The LAN port on the Cisco goes into a "LAN Core" layer 3 switch. The "Core" switch connects all our separate services into the LAN. We have a VMWare switch, a wireless LAN switch, a couple POE switches for cameras, and a LTSP switch for each building (the LTSP switch connects LTSP servers to the LAN). Each building has its own "core" LTSP switch that is connected to the "LAN Core" switch via fiber optic media converter.

The NFS/NIS server is plugged into the "core" LTSP switch for the high school. There are also 5 LTSP servers plugged into the "core" LTSP switch at the high school. The LTSP servers are dual-homed. The second NIC is plugged into a dedicated LTSP terminal switch for each server and provides DHCP and NAT for the LTSP terminals to connect to and boot from.
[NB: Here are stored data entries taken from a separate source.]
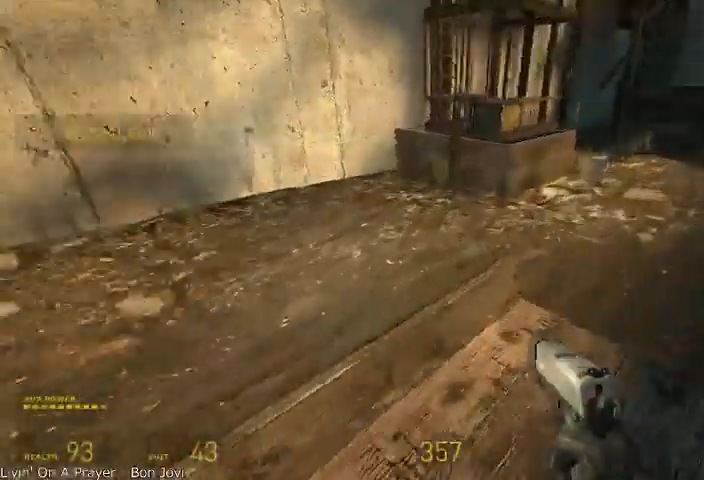
{"keys": ["d", "s", "shift"], "mouse": ["wheel_up"], "events": [[208, "s", "down"]]}
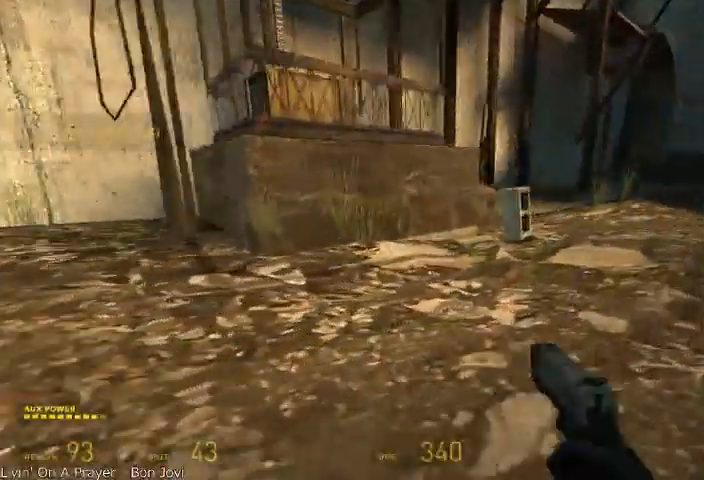
{"keys": ["d", "s", "shift"], "mouse": ["wheel_up", "wheel_down"], "events": [[333, "mouse_wheel_down", "down"]]}
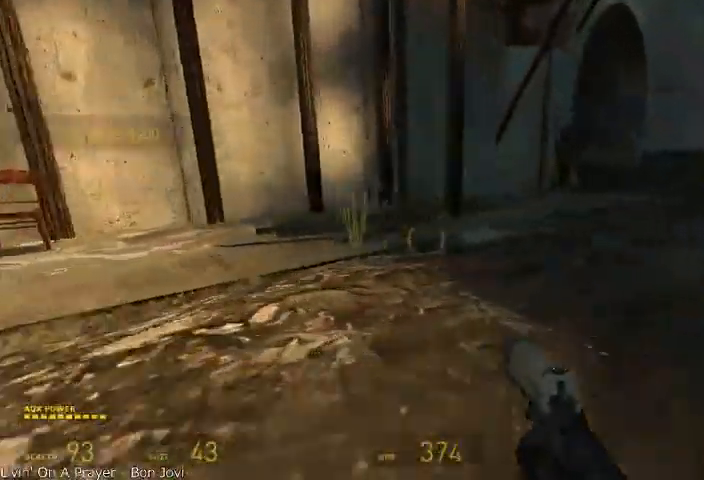
{"keys": ["d", "s", "shift"], "mouse": ["wheel_down"], "events": [[83, "mouse_wheel_up", "up"]]}
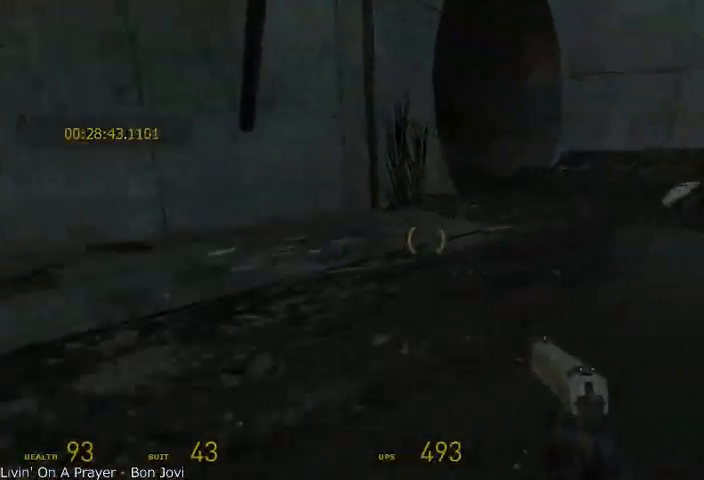
{"keys": ["alt", "w"], "mouse": [], "events": [[83, "s", "up"], [167, "alt", "down"], [167, "d", "up"], [167, "mouse_wheel_down", "up"], [167, "shift", "up"], [167, "w", "down"]]}
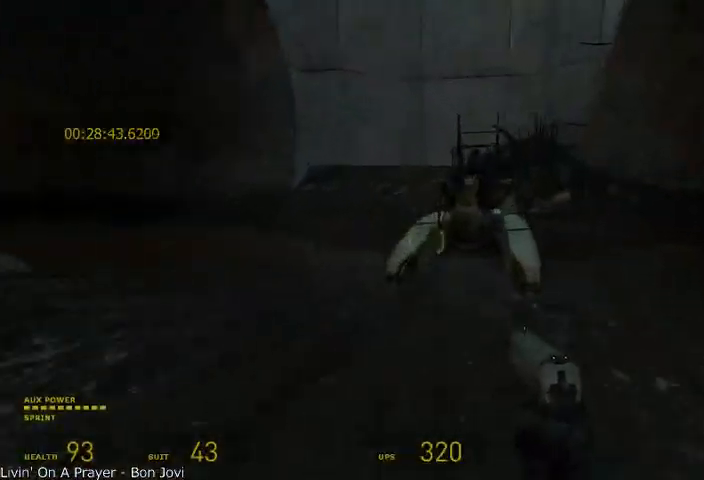
{"keys": ["r"], "mouse": [], "events": [[417, "alt", "up"], [417, "r", "down"], [417, "w", "up"]]}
There is only one subnet, 10.x.x.x, and no VLANs. A lot of our LTSP servers are very old, single core CPUs, IDE hard drives, and less than 2GB of RAM. I'm thinking they may not be able to keep up with the network traffic, since we have never maxed out the NIC on the NFS server. It usually sits at about 40mbps all day. I did manage to hit about 90mbps when doing a backup of the NFS server to a "newish" server that was plugged into the same high school core LTSP switch.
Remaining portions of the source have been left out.